→ Task requirements: Look through the records below and copy each line that includes the word "order".

→ Provided entries:
========

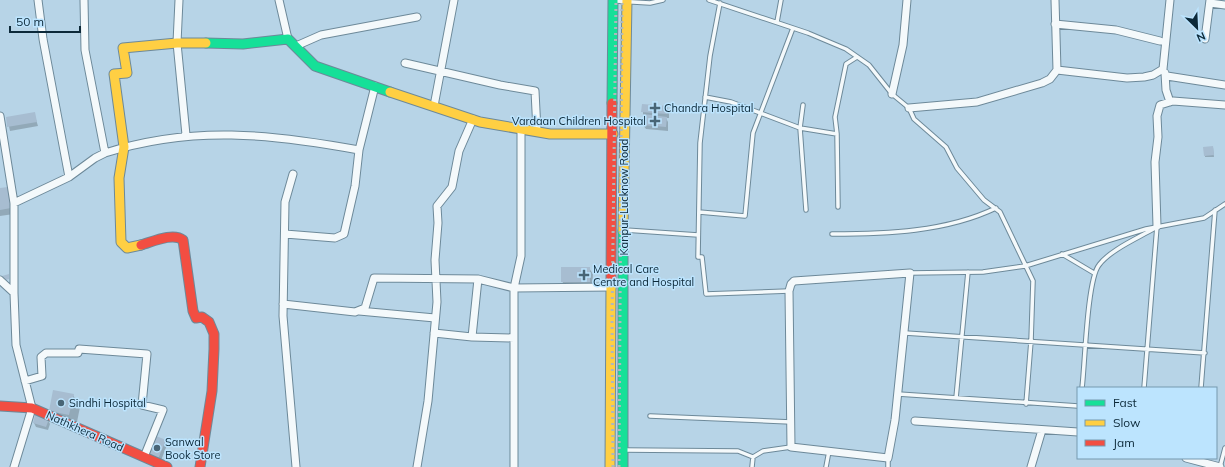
<svg xmlns="http://www.w3.org/2000/svg" width="1225" height="467" viewBox="0 0 1225 467" font-family="Mulish,sans-serif">
  <rect width="100%" height="100%" fill="#b7d4e7"/>
  <path fill="#0003" d="M643,105L667,107L669,111V118H666L668,122V131L646,129L643,125Z
    M34,113L38,126L10,131L7,118Z
    M1213,147L1214,157H1205V156Z
    M0,189L11,194L14,214L0,216Z
    M589,268L593,274L592,288L565,287L562,281Z
    M73,395L80,407L76,427L50,411Z
    M48,420L50,424L48,430L36,427L34,423Z
    M165,441L167,445L160,463L151,459Z"/>
  <path fill="#a7bdd1" d="M642,104L668,106L667,114L641,112Z
    M35,112L37,122L7,127L6,117Z
    M643,114L667,117L666,127L642,125Z
    M1213,146L1214,155L1204,156L1203,147Z
    M8,187L11,208L0,210V188Z
    M561,267H590V282H561Z
    M9,274V279L6,280L2,276Z
    M53,390L74,394L69,415L49,411Z
    M35,415L49,419L46,427L33,423Z
    M156,436L166,440L158,459L148,455Z"/>
  <g fill="none" stroke-linecap="round" stroke-linejoin="round">
    <g stroke="#6d8999" stroke-width="5.5">
      <path id="lane" d="M709,0L808,33L846,49L869,65L892,94L909,108L914,119L946,147L957,168L984,200L1000,212L1033,281L1031,341L1026,404
        M616,1L650,3L663,0
        M720,3L710,56L700,143L698,257H702L706,294L789,291
        M777,22L781,0
        M705,97L731,102L800,128L837,134
        M803,105L800,128L806,210
        M838,207L837,134L835,117L846,64L857,57
        M699,212L745,216L753,133L793,28
        M625,230L698,235
        M832,234C886,234 946,232 996,208
        M1062,254L1094,273
        M910,273L983,272L1025,266L1146,229L1204,218L1225,204
        M905,333L1205,353
        M1082,388C1085,364 1087,280 1099,265C1110,250 1138,238 1155,228
        M1144,388L1157,226
        M1201,388L1215,210
        M898,394L1078,406
        M956,398L968,272
        M650,416L791,422
        M625,450L738,451L753,457
        M752,467L753,457L763,451L791,447
        M826,467L829,451
        M888,467V458
        M1220,467L1225,448"/>
    </g>
    <g stroke="#6d8999" stroke-width="9">
      <path id="street" d="M38,0L43,39L69,177
        M179,0L177,43L186,135
        M279,0L288,39
        M1210,3L1225,5
        M1055,24L1116,30L1160,41
        M1205,39L1210,0
        M296,46L321,35L417,17
        M405,63L500,85L535,91L537,131
        M1057,70L1127,78L1144,77L1153,75L1163,69L1170,0
        M1165,73L1166,90L1170,102
        M1167,76L1225,85
        M892,94L903,45L907,0
        M434,106L454,0
        M909,108L977,102L1042,83L1050,79L1057,70L1055,0
        M0,116L14,203V293
        M105,153C192,125 271,134 359,150
        M293,174L285,202L283,316L296,467
        M14,203L69,177L95,158L105,153L85,50L84,0
        M1157,226L1155,162L1158,137L1157,116L1160,105L1173,101L1225,105
        M285,234L335,238L344,234L355,186L359,150L375,86
        M910,273L895,420L888,458L791,447L789,291L791,284L794,281Z
        M478,279L472,337L514,338
        M0,280L14,293L16,345L32,408L14,467
        M283,304L355,312L365,308L374,278L478,279L514,288L612,287
        M359,311L435,318
        M434,333L472,337
        M25,381L42,376L41,357L46,353H78L79,349L147,354L142,405L163,410L144,457
        M915,421L1078,432
        M1186,458L1220,467
        M417,467L428,401L437,302L435,260L438,223L437,206L452,187L459,151L473,119
        M514,467V288L521,256V129
        M1031,467L1042,430"/>
    </g>
    <g stroke="#6d8999" stroke-width="11">
      <path id="fast" d="M206,43L243,44L288,39L315,66L390,92
        M612,103L613,0
        M623,231V467"/>
    </g>
    <g stroke="#6d8999" stroke-width="11">
      <path id="slow" d="M390,92L480,122L550,134H613
        M623,231L627,0
        M141,245L127,248L121,242L119,178L124,147L114,74L127,73L123,48L177,43H206
        M610,467L611,282"/>
    </g>
    <g stroke="#6d8999" stroke-width="11">
      <path id="jam" d="M141,245C152,242 173,232 183,240L193,311L196,318L202,317L209,322L214,334V349L212,391L200,467
        M611,282L612,103
        M0,406L32,408L167,467"/>
    </g>
    <use href="#lane" stroke="#f4f9fb" stroke-width="3.5"/>
    <use href="#street" stroke="#f4f9fb" stroke-width="7"/>
    <use href="#fast" stroke="#16e098" stroke-width="9"/>
    <use href="#slow" stroke="#ffcf43" stroke-width="9"/>
    <use href="#jam" stroke="#f24e42" stroke-width="9"/>
    <path stroke="#afb8bc" stroke-width="3" stroke-dasharray="2 4" stroke-linecap="butt" d="M613,467L612,320L616,0
      M619,467L622,0"/>
  </g>
  <g fill="#486576" stroke="#bce4fe" stroke-width="1.5">
    <path d="M653 102h4v4h4v4h-4v4h-4v-4h-4v-4h4z"/>
    <path d="M653 115h4v4h4v4h-4v4h-4v-4h-4v-4h4z"/>
    <path d="M582 269h4v4h4v4h-4v4h-4v-4h-4v-4h4z"/>
    <circle cx="61" cy="403" r="4"/>
    <circle cx="157" cy="448" r="4"/>
  </g>
  <g text-anchor="middle" dominant-baseline="central" stroke-width="3" stroke-linejoin="round" paint-order="stroke">
    <g font-size="11" fill="#0c2939" stroke="#bce4fe" text-anchor="start">
      <text x="664" y="108">Chandra Hospital</text>
      <text x="646" y="121" text-anchor="end">Vardaan Children Hospital</text>
      <text x="593" y="269">Medical Care<tspan x="593" dy="13">Centre and Hospital</tspan></text>
      <text x="69" y="403">Sindhi Hospital</text>
      <text x="165" y="442">Sanwal<tspan x="165" dy="13">Book Store</tspan></text>
    </g>
    <g font-size="11" fill="#0c2939" stroke="#bce4fe">
      <text transform="translate(624 197) rotate(-90)">Kanpur-Lucknow Road</text>
      <text transform="translate(85 431) rotate(24)">Nathkhera Road</text>
    </g>
  </g>
  <rect x="1077" y="387" width="140" height="72" fill="#bce4fe" stroke="#7699af"/>
  <rect x="1085" y="400" width="20" height="6" fill="#16e098" stroke="#7699af"/>
  <text x="1113" y="407" font-size="12" fill="#0c2939">Fast</text>
  <rect x="1085" y="420" width="20" height="6" fill="#ffcf43" stroke="#7699af"/>
  <text x="1113" y="427" font-size="12" fill="#0c2939">Slow</text>
  <rect x="1085" y="440" width="20" height="6" fill="#f24e42" stroke="#7699af"/>
  <text x="1113" y="447" font-size="12" fill="#0c2939">Jam</text>
  <g transform="translate(1197 28) rotate(156)" stroke="#bce4fe" stroke-width="3" paint-order="stroke">
  <path d="M0-3L7 15L0 10L-7 15Z" fill="#0c2939"/>
  <text y="-6" font-size="11" font-weight="bold" text-anchor="middle" fill="#0c2939">N</text>
  </g>
  <path d="M10 26v6h70v-6" fill="none" stroke="#0c2939" stroke-width="2"/>
  <text x="16" y="26" font-size="12" fill="#0c2939" stroke="#bce4fe" stroke-width="3" paint-order="stroke">50 m</text>
</svg>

========

→ Result:
  <g text-anchor="middle" dominant-baseline="central" stroke-width="3" stroke-linejoin="round" paint-order="stroke">
  <g transform="translate(1197 28) rotate(156)" stroke="#bce4fe" stroke-width="3" paint-order="stroke">
  <text x="16" y="26" font-size="12" fill="#0c2939" stroke="#bce4fe" stroke-width="3" paint-order="stroke">50 m</text>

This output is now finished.